A document is a representation of a piece of data. Every piece of data read by a workflow task, whether it's a picture, PDF, audio file or any other type of data, is converted into a document.
- Field/value metadata pairs (or fields for short): For example, a medical image can become a document that contains field/value pairs such as doctor:"John Smith" and location:"City Hospital". These fields are the metadata for your files and can be used to create a search index.
- Streams: Pointers to data that lives in another location, not within the document itself. The data referenced by a stream can live either locally on one or more Hitachi Content Intelligence instances, or remotely in a data source.
Streams that point to locally stored data have this format:
<stream-name>: "X-HCI_local-path=<path-to-stream-tmp-file>"Streams that point to remotely stored data have this format:
<stream-name>: "<pointer-to-stream-location>"Streams typically point to large pieces of data that can be prohibitively expensive to include as document fields, such as the full content of a PDF file. Rather than spending system resources passing this large amount of data through a pipeline, The system uses streams to access data and read it from where it lives.
A processing pipeline is made up of one or more stages, each of which performs a specific type of operation. For example, your system includes stages that can expand .zip files (see ZIP Expansion stage) or add new fields to documents (see Tagging stage).

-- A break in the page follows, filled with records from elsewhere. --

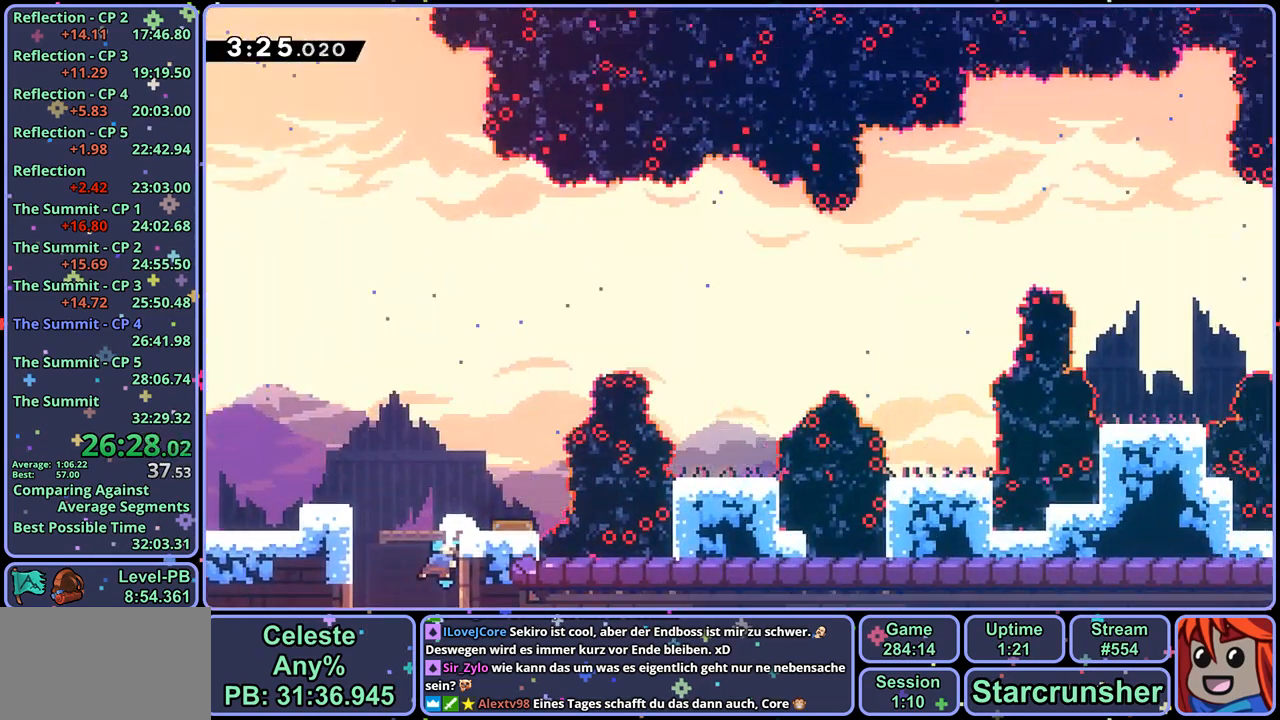
{"dt_ms": 500, "buttons": ["R1"], "left_stick": "up-right", "right_stick": "center", "events": [[467, "R1", "down"]]}
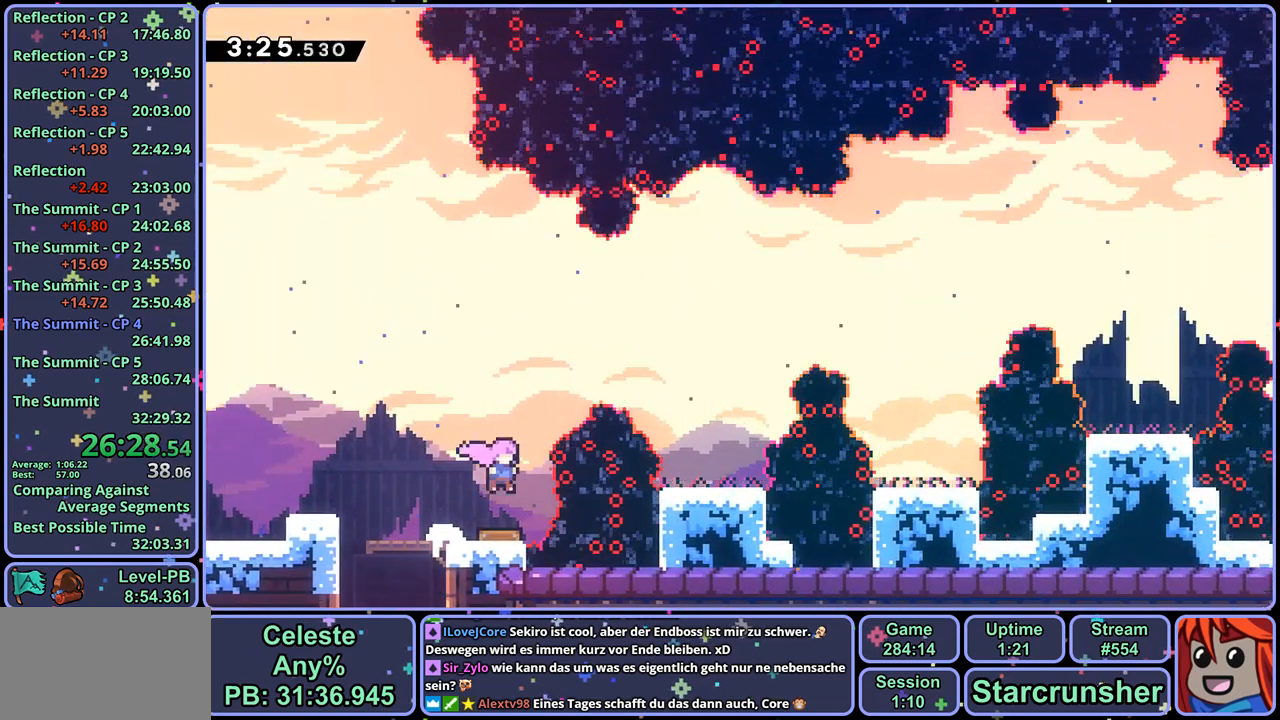
{"dt_ms": 500, "buttons": ["R1"], "left_stick": "right", "right_stick": "center", "events": [[133, "R1", "up"], [250, "left_stick", "right"], [417, "R1", "down"]]}
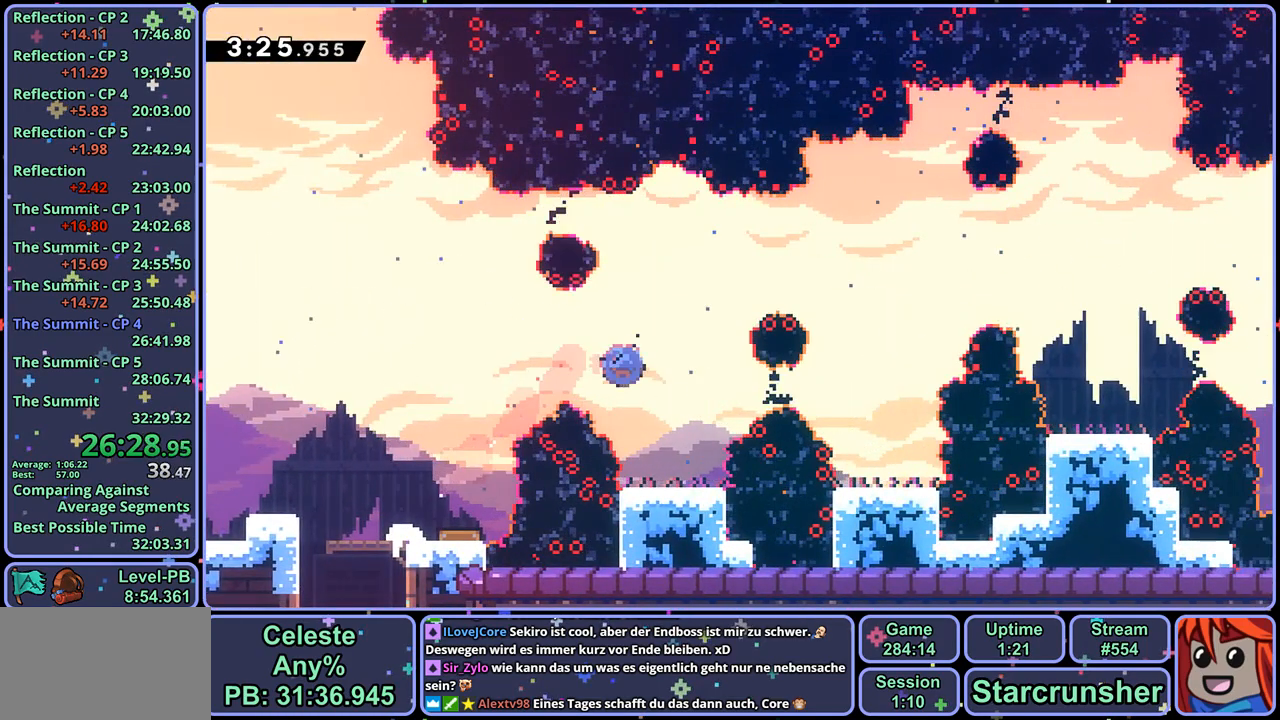
{"dt_ms": 500, "buttons": ["CROSS"], "left_stick": "up", "right_stick": "center", "events": [[83, "R1", "up"], [317, "left_stick", "up-right"], [417, "left_stick", "up"], [467, "CROSS", "down"]]}
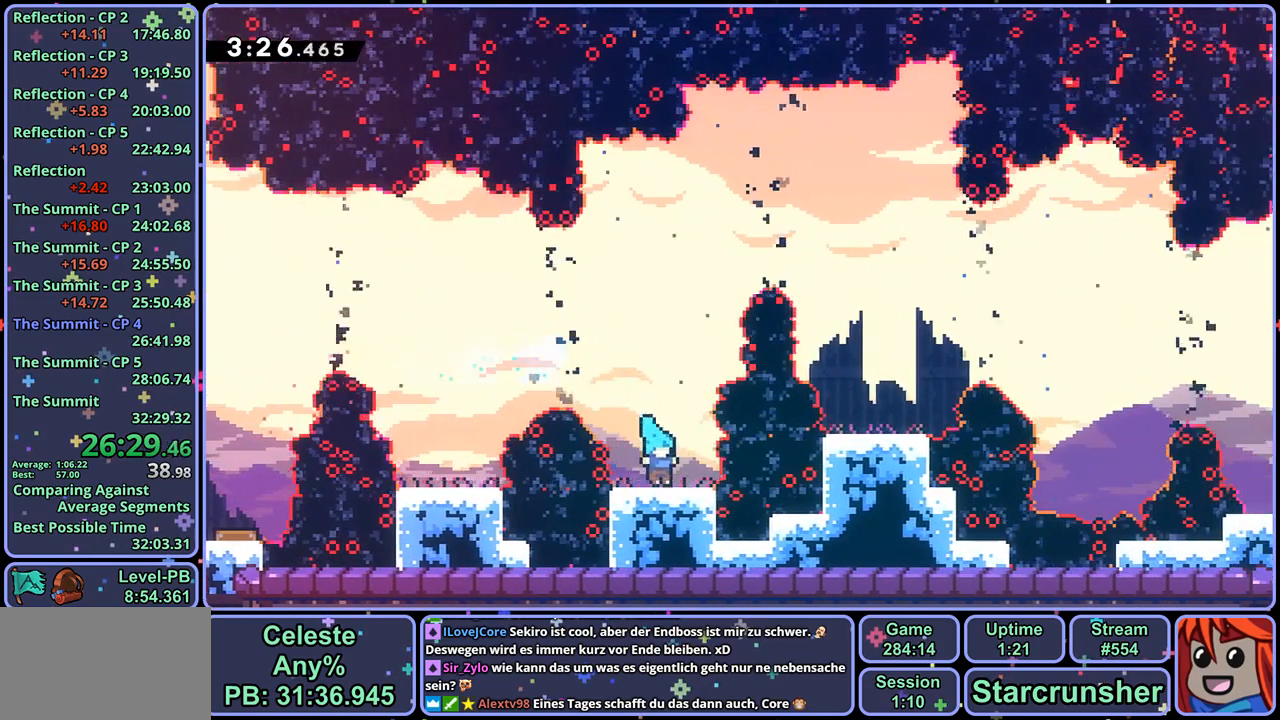
{"dt_ms": 500, "buttons": [], "left_stick": "right", "right_stick": "center", "events": [[100, "R1", "down"], [117, "CROSS", "up"], [217, "R1", "up"], [333, "R1", "down"], [383, "left_stick", "right"], [483, "R1", "up"]]}
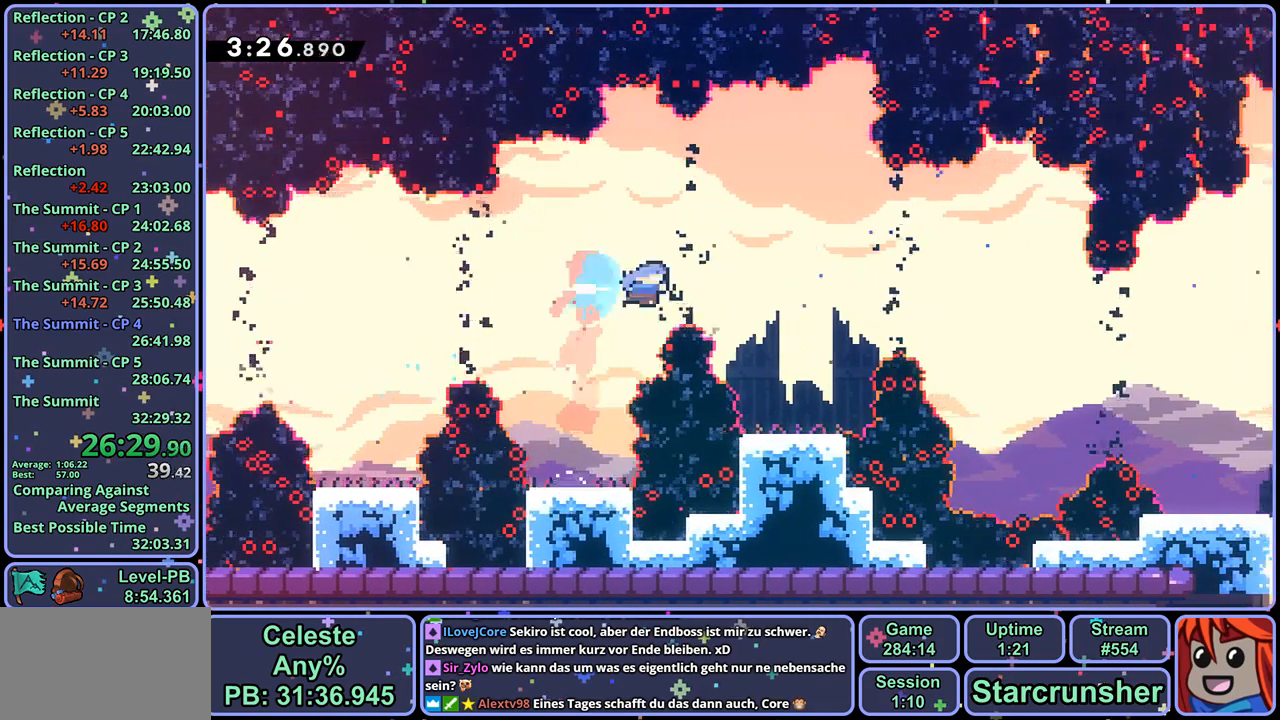
{"dt_ms": 500, "buttons": ["CROSS"], "left_stick": "right", "right_stick": "center", "events": [[100, "left_stick", "center"], [417, "left_stick", "right"], [467, "CROSS", "down"]]}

If you have a stage that you want to affect only certain documents, you can surround that stage with a conditional statement. Documents that do not meet the condition you specify bypass the stage.
You can link multiple pipelines together by adding them to a workflow, thereby forming a workflow pipeline.
When a workflow task runs, documents are discovered and extracted from the inputs for the workflow. Each of these documents is sent through the workflow pipeline.
Your system comes with a number of built-in stages. If these don't cover all your needs, you can use the software development kit (SDK) to write your own custom stage plugins.